Department of Hematology, Internal Medicine Division, Hospital Universitario "Dr. José E. González", School of Medicine, Universidad Autónoma de Nuevo León, Monterrey, NL, Mexico.
Rev Invest Clin. 2020;72(2):69-79. doi: 10.24875/RIC.19003215.
The impact of HLA-DPB1 compatibility and its role as a transplantation antigen in haploidentical-related hematopoietic stem cell transplant (haplo-R-HSCT) have not been established, and a negative effect on survival has been suggested.
The objective of the determine was to study the frequency and clinical effects of incompatibility at the HLA-DPB1 locus in the haplo-R-HSCT setting.
Clinical records and electronic files of 91 patients with a hematological disease who underwent haplo-HSCT from January 2009 to October 2017 in a university medical center were scrutinized. Overall survival (OS) was estimated by the Kaplan-Meier method; the cumulative incidence of transplant-related mortality (TRM) and relapse rates was determined. Acute graft-versus-host disease was assessed by binary logistic regression. Cox regression model with a 95% confidence interval was used to examine the association between the different variables and their effect on OS.
Of the 91 donor-recipient pairs, 24 (26.37%) shared complete DPB1 identity, 60 (65.93%) had a mismatch at one allele, and 7 (7.70%) were mismatched at two alleles. Twenty-four different HLA-DPB1 alleles were found; the most frequent were DPB104:01 (34.1%) and DPB104:02 (27.5%). Two-year OS, the cumulative incidence of TRM and relapse was 51.3 ± 6.8%, 28 ± 6% and 60 ± 7.8% for all haplo-related transplants, respectively, with no statistical difference between HLA-DPB1 matched and partially matched patients. In Cox regression analysis, no risk factors associated with OS, TRM, or relapses were identified.
HLA-DPB1 mismatching in the haplo-R-HSCT setting did not influence transplant outcomes and was clinically tolerable. A high degree of homozygosity was found.
HLA-DPB1 配型的影响及其作为单倍体相关造血干细胞移植(haplo-R-HSCT)中移植抗原的作用尚未确定,并且有人提出其对存活率有负面影响。
本研究旨在研究 HLA-DPB1 基因座不合在单倍体-R-HSCT 背景下的频率和临床影响。
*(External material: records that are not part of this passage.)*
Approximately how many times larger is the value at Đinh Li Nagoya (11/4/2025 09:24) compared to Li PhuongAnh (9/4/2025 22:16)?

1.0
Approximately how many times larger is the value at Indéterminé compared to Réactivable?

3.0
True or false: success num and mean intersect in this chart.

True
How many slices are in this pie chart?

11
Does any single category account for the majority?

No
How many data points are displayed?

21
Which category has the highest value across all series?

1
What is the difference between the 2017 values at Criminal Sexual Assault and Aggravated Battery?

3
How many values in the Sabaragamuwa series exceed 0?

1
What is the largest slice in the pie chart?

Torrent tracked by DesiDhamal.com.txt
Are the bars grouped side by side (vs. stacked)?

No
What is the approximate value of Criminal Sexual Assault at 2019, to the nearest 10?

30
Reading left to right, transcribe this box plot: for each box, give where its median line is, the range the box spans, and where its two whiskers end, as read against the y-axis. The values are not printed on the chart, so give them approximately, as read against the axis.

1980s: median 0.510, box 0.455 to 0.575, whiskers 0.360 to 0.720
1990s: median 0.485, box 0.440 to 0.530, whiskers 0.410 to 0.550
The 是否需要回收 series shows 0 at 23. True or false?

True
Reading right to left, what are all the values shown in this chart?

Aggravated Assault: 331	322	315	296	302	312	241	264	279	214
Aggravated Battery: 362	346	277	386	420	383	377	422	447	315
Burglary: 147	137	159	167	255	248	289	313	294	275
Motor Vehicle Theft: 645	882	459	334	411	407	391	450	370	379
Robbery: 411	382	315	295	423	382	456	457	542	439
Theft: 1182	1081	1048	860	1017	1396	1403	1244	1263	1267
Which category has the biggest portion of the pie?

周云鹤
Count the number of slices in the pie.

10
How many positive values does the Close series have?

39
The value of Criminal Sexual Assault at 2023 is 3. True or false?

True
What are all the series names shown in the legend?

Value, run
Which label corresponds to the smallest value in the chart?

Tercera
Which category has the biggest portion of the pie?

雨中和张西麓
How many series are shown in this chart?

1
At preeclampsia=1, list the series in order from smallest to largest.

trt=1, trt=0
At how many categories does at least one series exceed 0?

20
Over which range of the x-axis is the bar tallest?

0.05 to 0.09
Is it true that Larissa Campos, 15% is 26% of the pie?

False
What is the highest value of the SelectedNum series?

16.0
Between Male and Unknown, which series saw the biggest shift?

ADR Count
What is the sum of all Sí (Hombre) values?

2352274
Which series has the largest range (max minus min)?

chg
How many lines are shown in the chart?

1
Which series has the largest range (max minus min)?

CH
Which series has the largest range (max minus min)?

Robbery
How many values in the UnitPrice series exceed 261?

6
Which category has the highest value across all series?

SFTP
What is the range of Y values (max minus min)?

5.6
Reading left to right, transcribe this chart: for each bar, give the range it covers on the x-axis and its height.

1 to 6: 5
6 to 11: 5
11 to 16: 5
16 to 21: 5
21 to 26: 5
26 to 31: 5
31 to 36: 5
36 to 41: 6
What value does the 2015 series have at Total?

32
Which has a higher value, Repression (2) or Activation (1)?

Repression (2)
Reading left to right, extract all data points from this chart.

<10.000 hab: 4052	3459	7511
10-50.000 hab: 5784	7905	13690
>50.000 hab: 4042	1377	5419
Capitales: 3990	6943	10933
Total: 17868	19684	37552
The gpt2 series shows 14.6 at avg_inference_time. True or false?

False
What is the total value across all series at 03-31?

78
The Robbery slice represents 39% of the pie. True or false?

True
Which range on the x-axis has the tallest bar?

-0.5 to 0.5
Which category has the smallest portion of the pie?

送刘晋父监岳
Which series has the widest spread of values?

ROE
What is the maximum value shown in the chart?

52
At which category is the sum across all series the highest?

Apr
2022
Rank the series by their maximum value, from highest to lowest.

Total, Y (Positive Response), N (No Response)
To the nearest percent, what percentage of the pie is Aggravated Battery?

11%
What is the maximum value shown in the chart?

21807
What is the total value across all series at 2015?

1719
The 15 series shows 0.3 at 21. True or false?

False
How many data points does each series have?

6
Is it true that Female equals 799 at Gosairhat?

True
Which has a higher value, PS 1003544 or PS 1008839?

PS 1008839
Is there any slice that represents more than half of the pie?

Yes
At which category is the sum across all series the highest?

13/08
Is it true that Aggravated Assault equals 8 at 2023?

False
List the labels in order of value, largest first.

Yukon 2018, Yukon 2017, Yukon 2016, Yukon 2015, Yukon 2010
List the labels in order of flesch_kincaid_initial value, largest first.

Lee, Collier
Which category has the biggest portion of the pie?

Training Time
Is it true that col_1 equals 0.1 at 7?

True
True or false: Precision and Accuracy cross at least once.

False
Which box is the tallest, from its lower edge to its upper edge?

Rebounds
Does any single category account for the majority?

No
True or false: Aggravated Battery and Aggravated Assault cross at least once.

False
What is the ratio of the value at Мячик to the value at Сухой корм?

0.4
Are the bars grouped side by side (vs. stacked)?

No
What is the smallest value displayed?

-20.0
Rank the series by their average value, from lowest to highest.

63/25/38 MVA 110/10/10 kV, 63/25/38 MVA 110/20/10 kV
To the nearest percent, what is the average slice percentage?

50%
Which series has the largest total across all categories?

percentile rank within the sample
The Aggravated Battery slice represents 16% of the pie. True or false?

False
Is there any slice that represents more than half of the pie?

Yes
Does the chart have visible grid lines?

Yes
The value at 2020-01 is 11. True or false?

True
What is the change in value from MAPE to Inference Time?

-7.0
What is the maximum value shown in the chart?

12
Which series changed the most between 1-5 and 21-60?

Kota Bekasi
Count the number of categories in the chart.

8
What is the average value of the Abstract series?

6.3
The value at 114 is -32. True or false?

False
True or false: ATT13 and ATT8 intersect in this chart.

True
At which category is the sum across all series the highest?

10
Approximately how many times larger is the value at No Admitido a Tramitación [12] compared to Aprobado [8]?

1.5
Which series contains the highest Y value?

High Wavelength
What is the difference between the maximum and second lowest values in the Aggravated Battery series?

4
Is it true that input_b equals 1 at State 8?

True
回顾性分析 2009 年 1 月至 2017 年 10 月在一所大学医学中心接受单倍体 HSCT 的 91 例血液病患者的临床记录和电子病历。采用 Kaplan-Meier 法估计总生存率(OS);确定移植相关死亡率(TRM)和复发率的累积发生率。采用二项逻辑回归评估急性移植物抗宿主病。采用 Cox 回归模型和 95%置信区间检验不同变量之间的关系及其对 OS 的影响。
在 91 对供受者中,24 对(26.37%)完全共享 DPB1 同一性,60 对(65.93%)在一个等位基因上不匹配,7 对(7.70%)在两个等位基因上不匹配。发现 24 种不同的 HLA-DPB1 等位基因,最常见的是 DPB104:01(34.1%)和 DPB104:02(27.5%)。所有单倍体相关移植的 2 年 OS、TRM 累积发生率和复发率分别为 51.3±6.8%、28±6%和 60±7.8%,HLA-DPB1 匹配和部分匹配患者之间无统计学差异。Cox 回归分析未发现与 OS、TRM 或复发相关的危险因素。
在单倍体-R-HSCT 背景下,HLA-DPB1 不匹配不影响移植结果且具有临床耐受性。发现高度同型性。